While speaking to reporters outside the Westminster Magistrates' Court in London, Mallya said, "I deny all allegations against me. I have not eluded the court, I have enough evidence to prove that I am not guilty."

The 61-year-old owner of the now defunct Kingfisher Airlines had to personally appear in his extradition case after India had raised a formal request for the same on February 8 this year. Mallya is wanted for loan default case amounting to Rs 9,000 crore in India. He had fled India in March 2016 and had been living since then in self-imposed exile in the UK.

During Tuesday's hearing, referred to as a "case management hearing", the judge set a timetable for hearing arguments for and against Mallya's extradition. July 6 has been fixed as the next date of hearing.

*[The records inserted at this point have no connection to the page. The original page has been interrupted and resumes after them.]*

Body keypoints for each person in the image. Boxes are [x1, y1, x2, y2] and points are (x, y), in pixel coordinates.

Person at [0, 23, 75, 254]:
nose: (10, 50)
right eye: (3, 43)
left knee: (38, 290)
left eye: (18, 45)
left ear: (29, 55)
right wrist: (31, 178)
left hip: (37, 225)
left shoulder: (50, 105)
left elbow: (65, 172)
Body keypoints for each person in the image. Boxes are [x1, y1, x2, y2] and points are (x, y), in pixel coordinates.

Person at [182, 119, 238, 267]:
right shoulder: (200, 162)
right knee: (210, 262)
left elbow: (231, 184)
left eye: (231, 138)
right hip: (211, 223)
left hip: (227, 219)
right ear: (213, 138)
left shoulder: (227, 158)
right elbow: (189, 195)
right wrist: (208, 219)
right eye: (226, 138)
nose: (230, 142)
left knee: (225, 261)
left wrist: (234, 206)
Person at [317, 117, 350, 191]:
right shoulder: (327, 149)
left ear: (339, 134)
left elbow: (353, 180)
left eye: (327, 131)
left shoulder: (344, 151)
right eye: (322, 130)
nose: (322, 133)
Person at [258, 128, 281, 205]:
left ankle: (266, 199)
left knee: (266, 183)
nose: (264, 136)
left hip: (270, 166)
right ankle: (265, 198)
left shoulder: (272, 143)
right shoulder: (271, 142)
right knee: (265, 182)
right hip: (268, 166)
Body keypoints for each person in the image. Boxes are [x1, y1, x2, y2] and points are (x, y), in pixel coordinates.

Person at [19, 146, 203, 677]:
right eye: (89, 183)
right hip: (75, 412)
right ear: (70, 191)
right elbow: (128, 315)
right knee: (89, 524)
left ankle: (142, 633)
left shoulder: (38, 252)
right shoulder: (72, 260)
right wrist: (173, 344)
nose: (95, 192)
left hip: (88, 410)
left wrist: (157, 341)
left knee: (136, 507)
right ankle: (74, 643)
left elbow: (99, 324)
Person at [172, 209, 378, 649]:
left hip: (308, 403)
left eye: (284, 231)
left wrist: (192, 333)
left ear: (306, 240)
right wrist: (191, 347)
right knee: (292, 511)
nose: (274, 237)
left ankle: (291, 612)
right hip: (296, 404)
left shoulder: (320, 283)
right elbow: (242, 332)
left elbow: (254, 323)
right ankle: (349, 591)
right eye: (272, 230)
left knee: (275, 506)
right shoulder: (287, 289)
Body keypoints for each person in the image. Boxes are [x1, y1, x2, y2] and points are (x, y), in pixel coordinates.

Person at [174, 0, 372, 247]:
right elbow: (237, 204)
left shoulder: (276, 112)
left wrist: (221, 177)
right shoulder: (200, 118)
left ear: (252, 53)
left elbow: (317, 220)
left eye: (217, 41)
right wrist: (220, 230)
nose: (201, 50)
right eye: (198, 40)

However, in a major embarrassment for India, Chief magistrate Emma Arbuthnot, who was hearing the case got miffed at the delays in receiving evidence against Mallya from the Indian government. Taking a dig at Indian authorities, she asked, "Are Indians normally very prompt in their responses?"

The chief magistrate further went on to say, "They have taken six months so far and we haven't got any further forward in the past 6 weeks." Her response came after Aron Watkins, who is representing India on behalf of Crown Prosecution Service said that they needed three-four weeks more to receive rest of the evidence from India.

In the meanwhile, a defiant and resolute Vijay Mallya did not mince his words while speaking to reporters outside the courtroom. His body language suggested that he might have already won half the battle, at least psychologically.

In a cynical and penetrative statement directed at the Government of India, Mallya said, "You can keep dreaming about a billion pounds; you cannot prove anything without facts."

Interestingly, Mallya has acquired the services of the firm Joseph Hague Aaronson LLP to defend him in court. Clare Montgomery, a specialist in criminal, regulatory and fraud laws, will argue on Mallya's behalf.

Well, it seems at last Mr Mallya has managed to master the art of investing money in the right place, even though his learning the art cost the nation Rs 9,000 crore!